I’m still LOLing at:
“Even going back 150 years, the USA gave land away to anyone that wanted to head west. Anyone that was willing to walk across the country with a wagon could have it. Supply of land in the west was far greater than any demand.

So no, it wasn’t whoever had the most force that got the land, it was simply given away because most people did not realize the value of owning the land.”

A+, ill be keeping up with this blog for sure and providing my own commentary and no doubt getting dragged into some unresolvable arguement.

27 05 2011
Dave0

Ok ok, I admit we stole land from the Native Americans, I set myself up to be embarrassed about that one. When I said land was given away I was referring more to during the birth of civilization. However, I still stand by my original point that crimes like that are seperate from the core of capitalism. In a perfect world, the USA would have recognized land used by Native Americans and declared that the Native Americans own this land. The fact that private ownership of land exists had nothing to do with the USA stealing this land from Native Americans. Do you really think it would have been any different if the USA were under a socialist system? Under that scenario, the USA would have just declared that they own all this land, and USA citizens can live on this government owned land, rent free, if they just move out west. Whether the land was publicly owned or privately owned wouldn’t have made a difference.

Capitalism is the most effiecient system humanity has come up with to create a dynamic economy that can react quickly to the constatly changing demands of society. The fact that unethical behavior happens under this system makes no difference. The way to stop the unethical behavior is to force government to set up rules and regulations, and enforce them. Otherwise, this unethical behavior will happen no matter what economic system you have in place. The corruption in the USSR is a perfect example of that. They may have gotten rid of capitalism, but that didn’t stop selfish people from exploiting the system.

Don’t blame capitalism, blame the corrupt government.

27 05 2011
More Left Than Thou

Land ownership between Native Americans and that of Socialist and/or Capitalist is different. Land was owned by the community in many Native American societies. You could think of socialism as expanding the “tribe” outwards to have larger communal ownership.
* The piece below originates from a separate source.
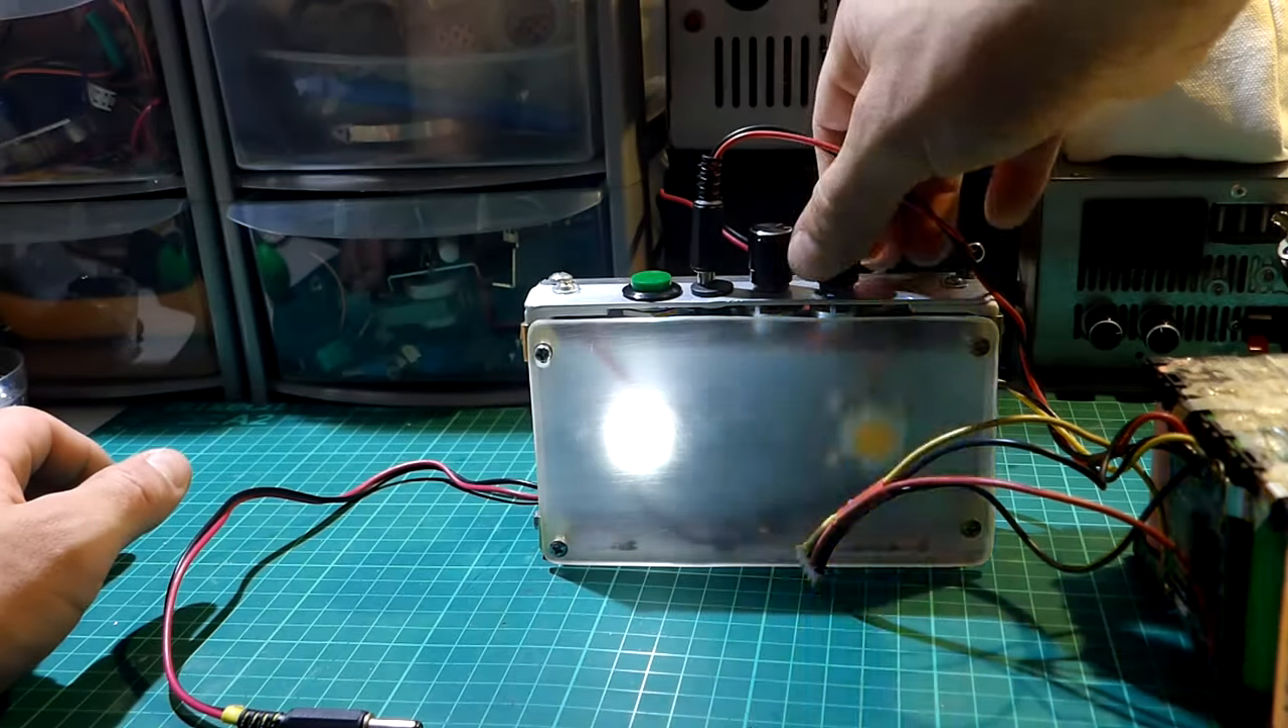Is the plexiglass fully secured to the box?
Yes.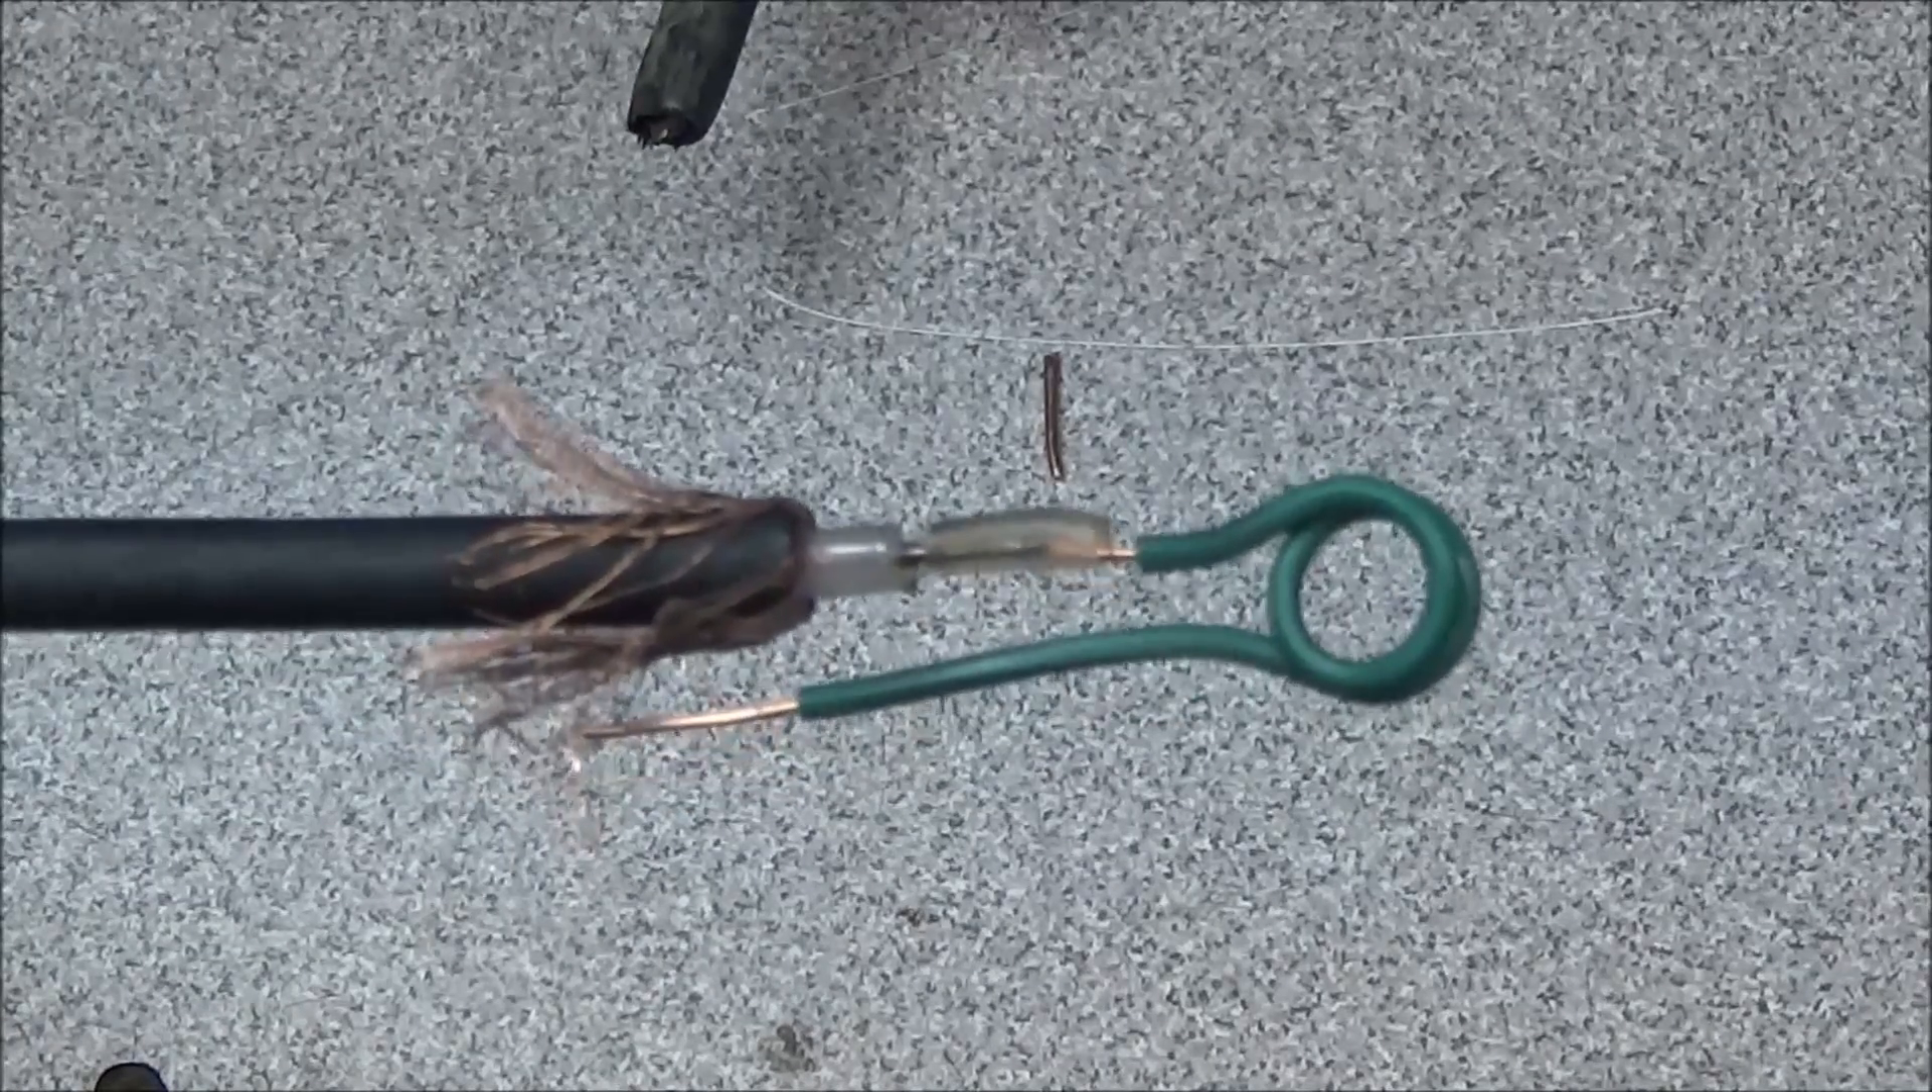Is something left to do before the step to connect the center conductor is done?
No.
Just as the Native Americans decided together how to use the land (when to leave it, what to plant, etc), so should it be in society. The mineral wealth of the land (oil, gold, ect) should not be privately owned as the land should belong to the people of the nation. Many Marxist believe in something called “primitive socialism” (http://en.wikipedia.org/wiki/Primitive_communism).

You are confusing Markets with Capitalism here. Markets are very dynamic and there are many Marxist the believe in “market socialism” (famously done by Yugoslavia, the USSR’s NEP, and what China claims what they are doing now http://en.wikipedia.org/wiki/Market_socialism). There’s also a lot of hard-lined, orthodoxed Marxist the believe Markets are inherently evil. And you are very correct about corruption. It is bad under capitalism and socialism but this is a null point. The way capitalism produces profit and it’s need for unsustainable growth make it a less than desirable economic option.

You are right again about the wealth that capitalism has produced. The material wealth in America is mind boggling. But this doesn’t make it a just system. What do we do about sustainability, economic inequality, abject poverty, etc?

Marx wrote extensively that socialism can only come to a country that had already transformed from feudalism to capitalism. There was a lot of debate about Lenin and Mao coming from countries with backwards economies but these points are moot now. We have capitalism in most places around the world and in most sectors of society in America. It’s time to move on to something more just.

29 05 2011
Josez

A friend took this picture when I was living in San Jose, Costa Rica. A lot of poverty and homelessness with no real social net; ironic, considering Costa Rica is definitely one of the more developed countries of Latin America. I think you’ll find this picture very fitting for your blog: http://imgur.com/R9Qxj

30 05 2011
angrykarl

Well done. Keep up the blog, comrade.